- **Passage provided**
· · · · · · ·

- Singampatti Samasthanam Location in Tamil Nadu, India
- Coordinates: 8°42′N 77°28′E﻿ / ﻿8.7°N 77.47°E
- Country: India
- State: Tamil Nadu
- District: Tirunelveli district

Languages
- • Official: Tamil
- Time zone: UTC+5:30 (IST)

= Singampatti =

Singampatti . This palaiyam headed 24 of 72 palaiyams was located in present day Ambasamudram taluk, two miles from the spurs of the Western Ghats, in Tirunelveli district.

==History==
According to tradition, the founder of the Singampatti family was Aabotharana Thevar belongs Siruthali kattiya Maravar or Thevar community, who on orders from the venad king of the day, routed an invading Arcot Nawab army and, as a reward, was given possession of Singampatti. This palaiyam headed 24 palaiyams of 72 palaiyams of south Tamil Nadu (Undivided Tirunelveli, Tenkasi, Thoothukudi and Kanyakumari).

==Coalition with Puli Thevar in Poligar War==
Singampatti was one of the palaiyams that joined Puli Thevar’s coalition in 1754-1761 (see Nerkattumseval). In 1766, it joined the insurrectiont led by the polegar of Kollamkondan after victories over the Anglo-Nawabi forces helped the revolt spread to other polygars. That same year, General Donald Campbell began a systematic campaign, taking the forts of the major confederates one by one, including Singampati. Anxious over Hyder Ali’s activities, however, Campbell settled the polegars’ revenue accounts and restored them to their possessions in 1767.

· · · · · · ·

- **Explore the material**
1 - In the Singampatti passage, in what year did Campbell settle the polegars' revenue accounts and restore them to their possessions?
2 - For each statement, answer yes or no according to the Singampatti passage, and quote the words that decide it: (a) Singampatti joined Puli Thevar's coalition. (b) The palaiyam was located in Tenkasi taluk. (c) Tamil is given as the official language.
3 - Write the next part of the Singampatti passage, picking up after its final sentence.
The data that comes next is separate material and has no connection to the Singampatti passage.

- **Data segment**
· · · · · · ·

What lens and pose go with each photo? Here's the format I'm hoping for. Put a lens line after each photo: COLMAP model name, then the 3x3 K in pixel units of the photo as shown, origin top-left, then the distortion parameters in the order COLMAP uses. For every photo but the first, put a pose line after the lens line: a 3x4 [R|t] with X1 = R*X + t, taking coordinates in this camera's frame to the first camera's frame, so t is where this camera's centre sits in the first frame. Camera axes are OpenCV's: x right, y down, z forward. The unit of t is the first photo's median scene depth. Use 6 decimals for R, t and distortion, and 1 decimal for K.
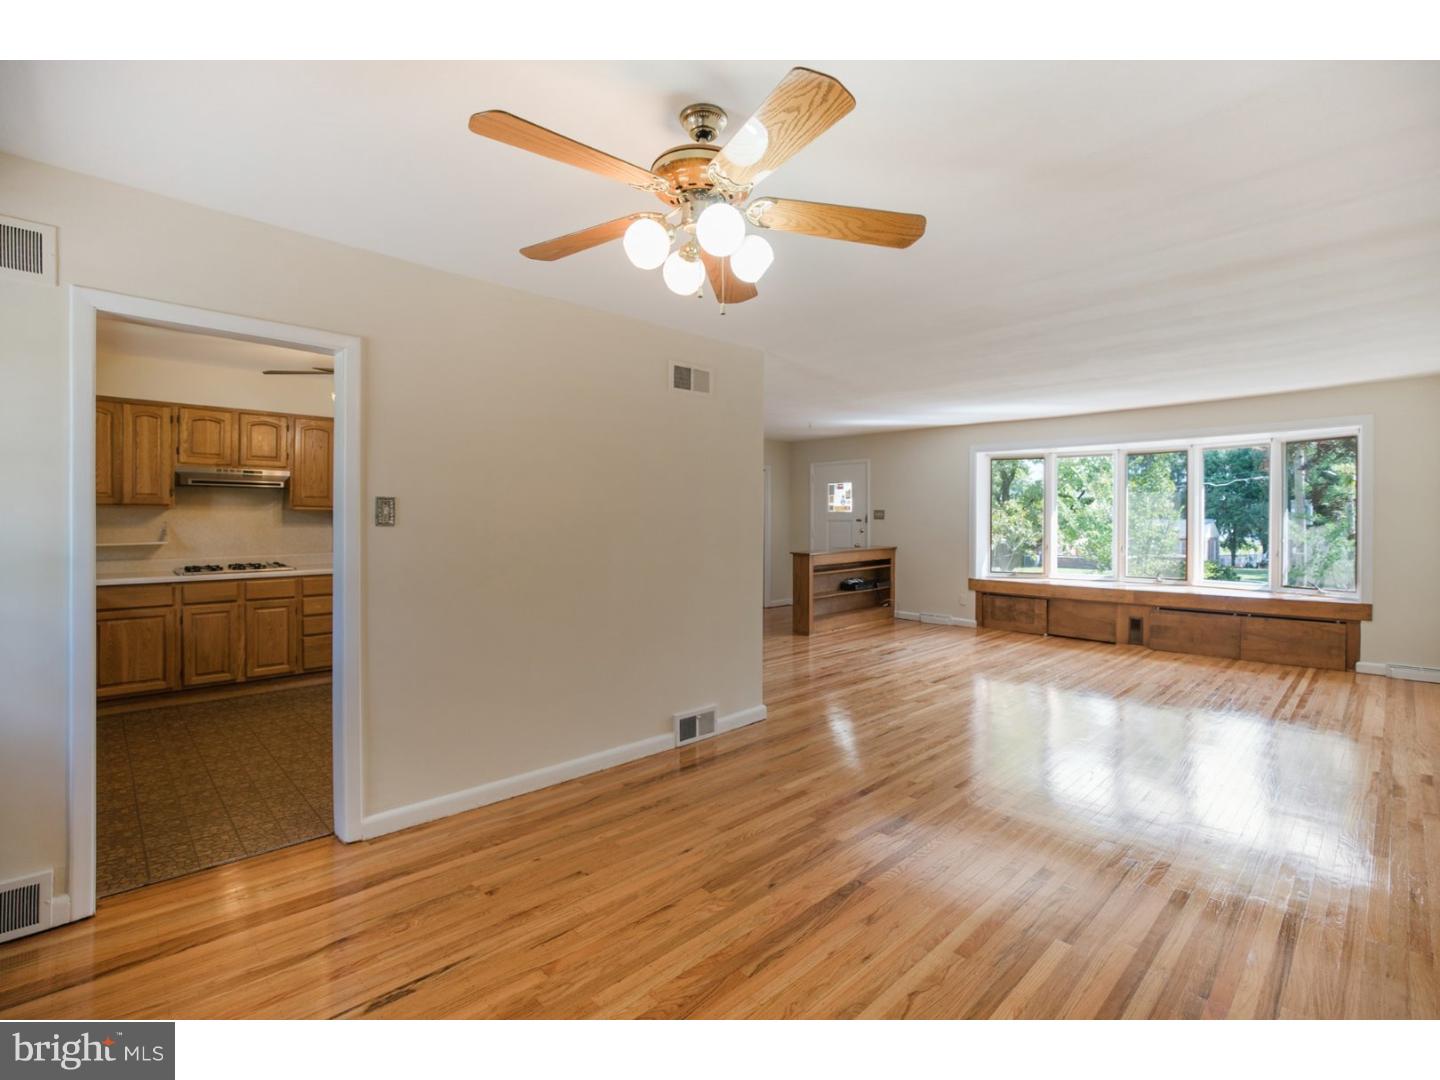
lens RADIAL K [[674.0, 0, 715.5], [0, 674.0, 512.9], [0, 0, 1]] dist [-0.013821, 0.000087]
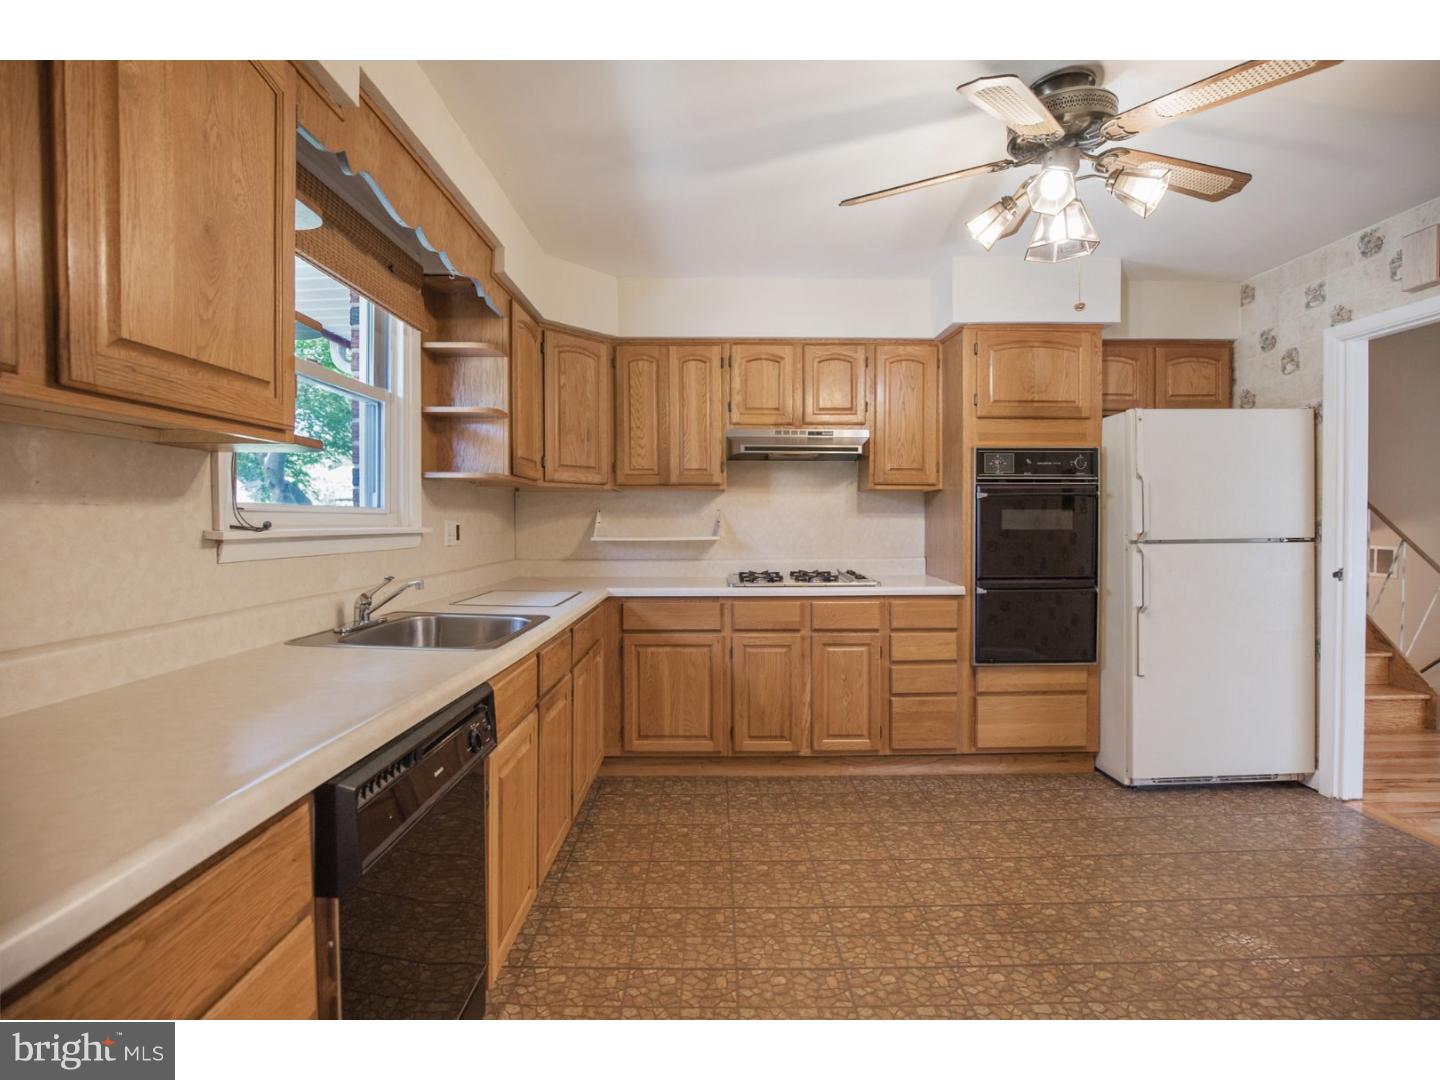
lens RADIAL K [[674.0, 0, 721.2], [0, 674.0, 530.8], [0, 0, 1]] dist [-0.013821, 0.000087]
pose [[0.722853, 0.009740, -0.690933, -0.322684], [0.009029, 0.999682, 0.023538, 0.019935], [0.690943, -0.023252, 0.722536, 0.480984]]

· · · · · · ·

- **Answer list**
1 - 1767

2 -
(a) Yes: "Singampatti was one of the palaiyams that joined Puli Thevar’s coalition in 1754-1761"
(b) No: "located in present day Ambasamudram taluk"
(c) Yes: "Official: Tamil"

3 -
==Post 1799==
At the end of the First Polygar War in 1799, the polygar of Singampati surrendered one fort and 105 armed men to Major J. Bannerman. The palaiyam, which had been under the company's administration since 1798, was restored to its former chief, Polygar Nallakutti Thevar, in 1801, at the conclusion of the Second Polegar War; it survived into the 19th century as a zamindari. The zamindari originally had an area of more than 90 sq. m., and included four villages.

==Post abolition of Zamindari==
Singampatti currently comes under Ambasamudram Taluk of Tirunelveli District.

=== Places of interest ===
Manjolai Hills

Located between elevations ranging from 1000 to 1500 Metres, the Manjolai area is set deep within the Western Ghats within the Kalakad Mundanthurai Tiger Reserve in the Tirunelveli District. Located on top of the Manimuthar Dam & the Manimuthar Water Falls, the Manjolai area comprises Tea Plantations, Small settlements around the tea plantations; Upper Kodaiyar Dam and a windy view point called Kuthiravetti

The Tea Plantations and the whole of Manjolai Estates are tea operated by The Bombay Burmah Trading Corporation Ltd on Forest Lands leased by the Singampatti Zamindar in 1929. There are 3 Tea Estates within the Manjolai area - Manjolai Estate, Manimutharu Estate & Oothu Estate. The Estates are located on elevations ranging between 2300 Feet to 4200 Feet. The estates, road & the settlements in the Manjolai area are managed by Singampatti Groups and The Bombay Burmah Trading Corporation Ltd.